В то время у Сципиона появился новый знакомый, некий Квинт Помпей. Он происходил из самых низов, чуть ли не был сыном какого-то музыканта, но проложил себе дорогу к высшим магистратурам. Успехами своими он был обязан двум качествам — определенным ораторским способностям и изумительной изворотливости. Он имел редкий талант подольститься ко всякому. Умел заискивать перед народом, напоминая, что он сам из народа. И стлался перед знатными людьми. Несколько раз его уличали в весьма неблаговидных поступках, но он каждый раз выходил сухим из воды. Однажды, когда его привлекли к суду несколько знатных людей, в том числе Метелл Македонский, и уже, казалось, совсем прижали к стене, он сумел разжалобить судей, напомнив, что он «новый человек», а обвиняют его консуляры и триумфаторы и он буквально раздавлен могуществом врагов (Val. Max., VIII, 4,1; Cic. Font., 23).
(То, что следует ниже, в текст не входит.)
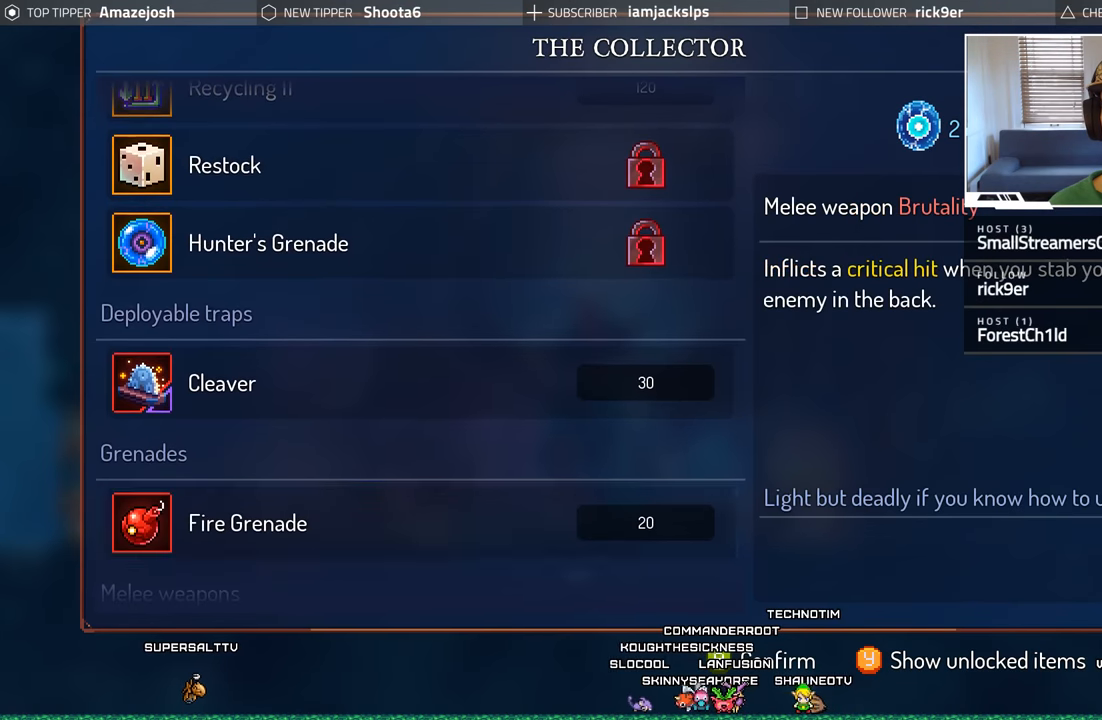
{"buttons": [], "left_stick": "center", "right_stick": "center", "events": [[16, "DPAD_DOWN", "down"], [150, "DPAD_DOWN", "up"], [283, "DPAD_DOWN", "down"], [433, "DPAD_DOWN", "up"]]}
В то время Помпей только начинал свою карьеру. Он делал все, чтобы приблизиться к Публию Африканскому. Характера его Сципион еще не знал. Он видел в нем талантливого человека из народа, которого презирает и ненавидит аристократия, а потому счел своим долгом ему покровительствовать (Cic. Verr., II, 5, 181). Помпей, вероятно, прекрасно умел ему угодить, разыгрывая глубокий интерес к греческой литературе и наукам.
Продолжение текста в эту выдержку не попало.